These people aren't vague and woolly. They know just what they want and if given the chance will be ruthless in pursuing their aims whilst the far left debate how many bankers dance on the head of the capitalist pin...
There are disturbing parallels with the 1930s in today's Europe and our so-called leaders are fiddling while Greece - nand later probably Rome- burns.


----------



## Pesky Wesky (May 10, 2009)

mrypg9 said:


> Yes, thanks.
> And even within the regions there are quite significant variations.
> The whole idea of 'free mobility of labour' is a concept that needs urgent reexamining, imo.
> Not that there ever was free movement of labour world-wide: most countries involve quotas and restrictions of some kind. Within the EU only the ROI and the UK allowed free entry to the 2004 intake of post-Socialist states and the UK has now imposed quotas on migrants from Bulgaria and Romania, I believe.
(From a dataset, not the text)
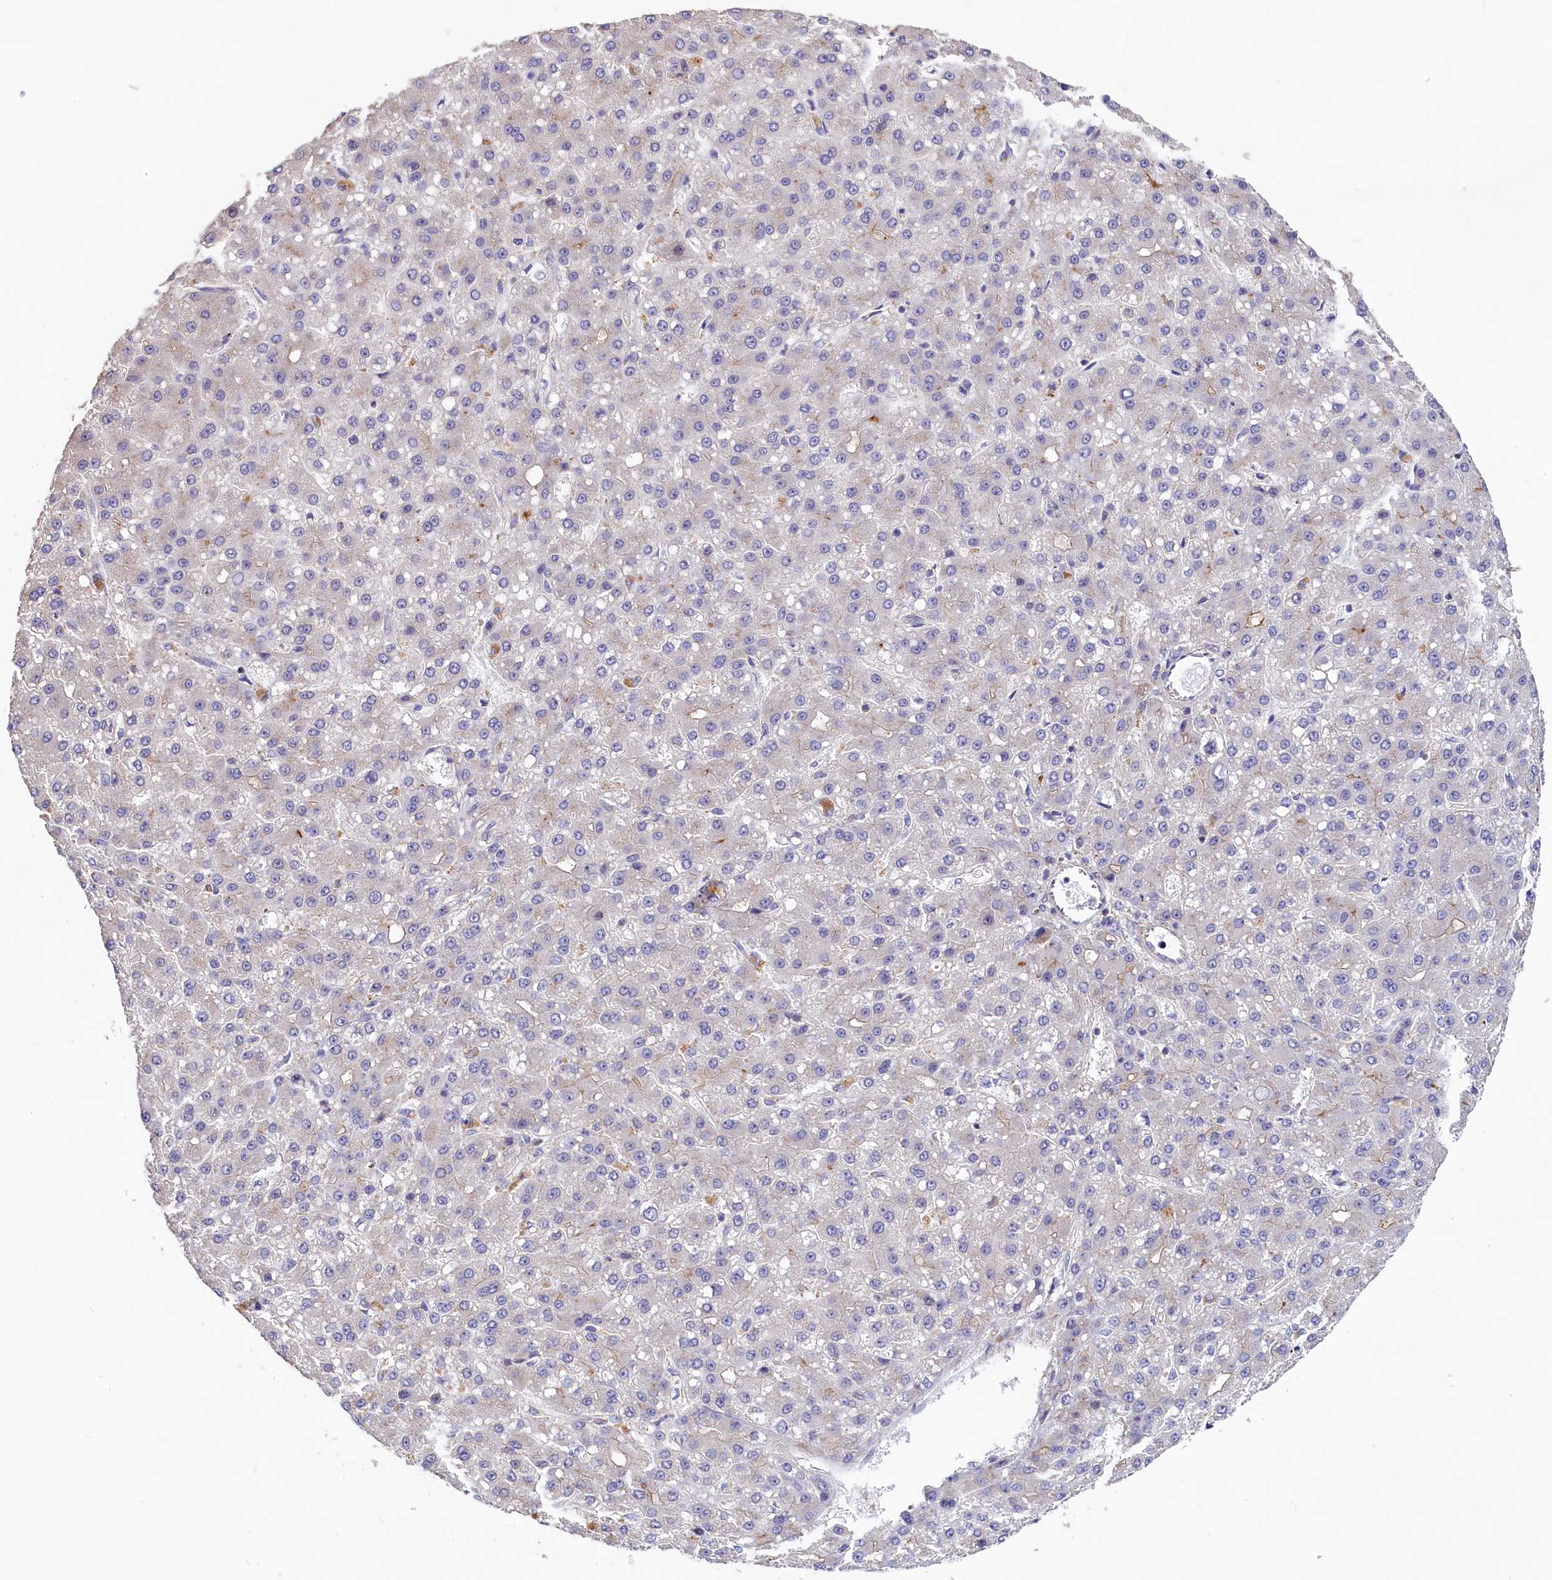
{"staining": {"intensity": "moderate", "quantity": "<25%", "location": "cytoplasmic/membranous"}, "tissue": "liver cancer", "cell_type": "Tumor cells", "image_type": "cancer", "snomed": [{"axis": "morphology", "description": "Carcinoma, Hepatocellular, NOS"}, {"axis": "topography", "description": "Liver"}], "caption": "Moderate cytoplasmic/membranous expression for a protein is identified in approximately <25% of tumor cells of liver cancer (hepatocellular carcinoma) using immunohistochemistry.", "gene": "HYKK", "patient": {"sex": "male", "age": 67}}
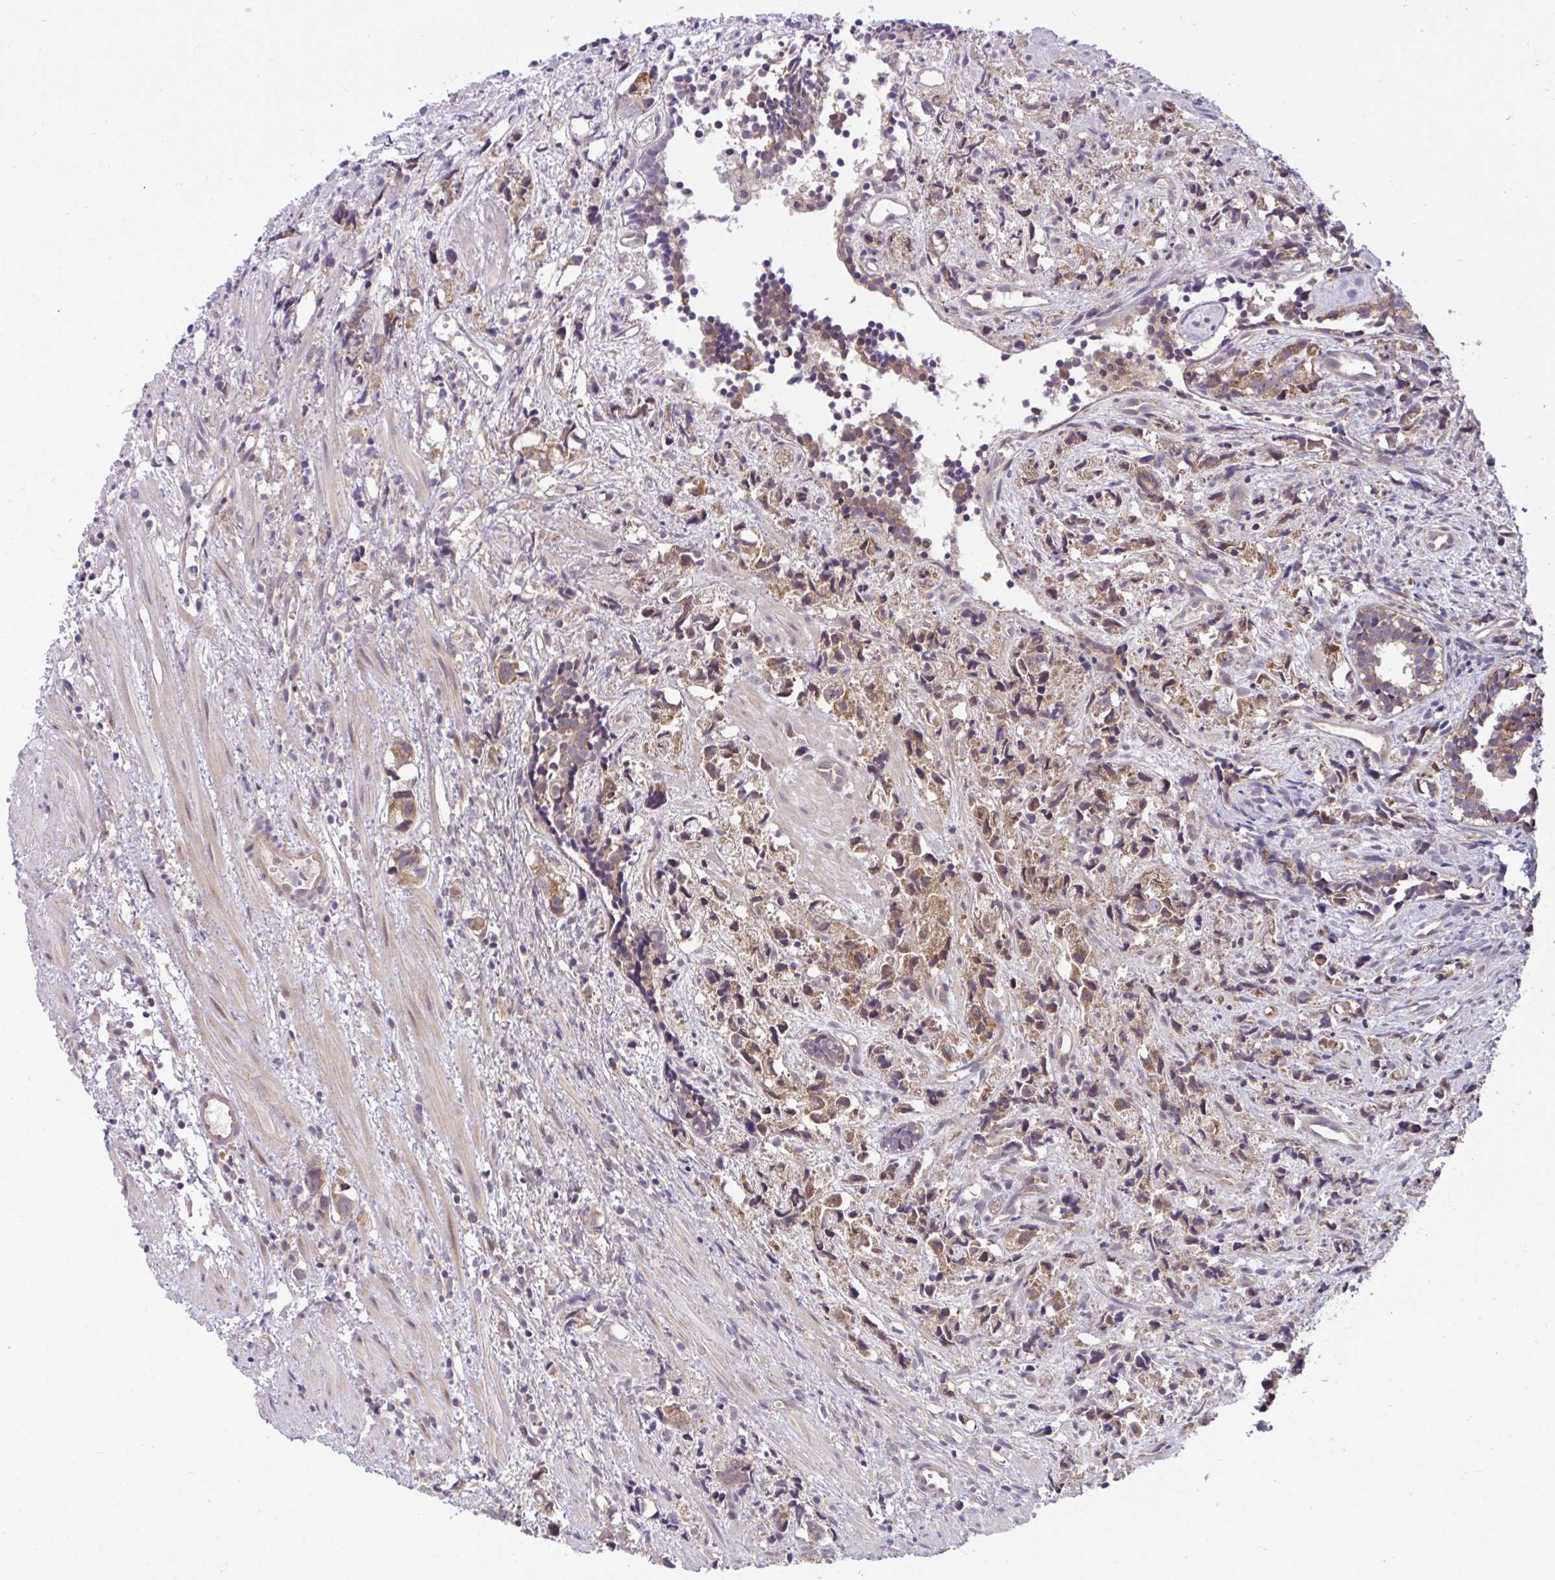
{"staining": {"intensity": "moderate", "quantity": "25%-75%", "location": "cytoplasmic/membranous"}, "tissue": "prostate cancer", "cell_type": "Tumor cells", "image_type": "cancer", "snomed": [{"axis": "morphology", "description": "Adenocarcinoma, High grade"}, {"axis": "topography", "description": "Prostate"}], "caption": "Prostate cancer (high-grade adenocarcinoma) stained with DAB (3,3'-diaminobenzidine) IHC reveals medium levels of moderate cytoplasmic/membranous positivity in approximately 25%-75% of tumor cells.", "gene": "RDH14", "patient": {"sex": "male", "age": 58}}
And Spain, at least there are restrictions on Romanians


> *Free movement of workers*
> 
> *EU authorises Spain to limit entry of Romanians*
> 
> ...


From
Social


----------



## rifleman (Jun 24, 2011)

I agree with much of what you say Mary, but I think what is often misunderstood is that very limited progress has been made to allow the free movement of professionals within Europe.
It is easy, as you point out, for unskilled workers. But pretty well every country has its own protectionist policies otherwise.
I recall a really absurd case a few years ago where a colleague, who as a chartered building surveyor designs and supervises alterations to buildings all day long, did the same for a barn he had bought in France. He then had to pay a French architect to copy his drawings and submit them to get consent for the work.


----------



## mrypg9 (Apr 26, 2008)

rifleman said:


> I agree with much of what you say Mary, but I think what is often misunderstood is that very limited progress has been made to allow the free movement of professionals within Europe.
> It is easy, as you point out, for unskilled workers. But pretty well every country has its own protectionist policies otherwise.
> I recall a really absurd case a few years ago where a colleague, who as a chartered building surveyor designs and supervises alterations to buildings all day long, did the same for a barn he had bought in France. He then had to pay a French architect to copy his drawings and submit them to get consent for the work.


Yes, you're right. It's an issue relating to standardisation of qualifications, lack of which impedes professional practice throughout the EU.
I wonder why this hasn't been tackled before?
Could it be because professional associations want to restrict access to their own nationals?
If so, it's a good example of a trades union restrictive practice and professional associations such as the Law Society, the BMA etc. in the UK are trades unions.
We had this problem with a UK- qualified Chartered Surveyor and a UK architect here in Spain a few months back.


----------



## rifleman (Jun 24, 2011)

It may be that in some cases, but not RICS. We have thousands of members in/from other European states.
No, the main issue is that we regulate lightly in the UK. For the most part we do not demand that to do x a person must have qualification y. Here, you don't have to have any qualifications to design a building. Instead we have regulations that the building must comply with. Who designs it is irrelevant. In most of Europe a lot of tasks are restricted to people with some local qualification.


----------



## mrypg9 (Apr 26, 2008)

rifleman said:


> It may be that in some cases, but not RICS. We have thousands of members in/from other European states.
> No, the main issue is that we regulate lightly in the UK. For the most part we do not demand that to do x a person must have qualification y. Here, you don't have to have any qualifications to design a building. Instead we have regulations that the building must comply with. Who designs it is irrelevant. In most of Europe a lot of tasks are restricted to people with some local qualification.


Oh dear...we were told a FRICS wouldn't be recognised here.
We got a Spanish architect to inspect a partly-finished building we owned because of that misinformation.
Luckily he didn't charge as we are a charity.


----------



## rifleman (Jun 24, 2011)

Not recognised by whom?

You see I think that is indicative of the problem. There are lots of chartered surveyors in Spain.
http://www.charteredsurveyorsinspain.com/
If you want a survey then usually the only recognition required is your recognition. It is you who needs the report and advice and you who will want to sue if you get negligent advice.


----------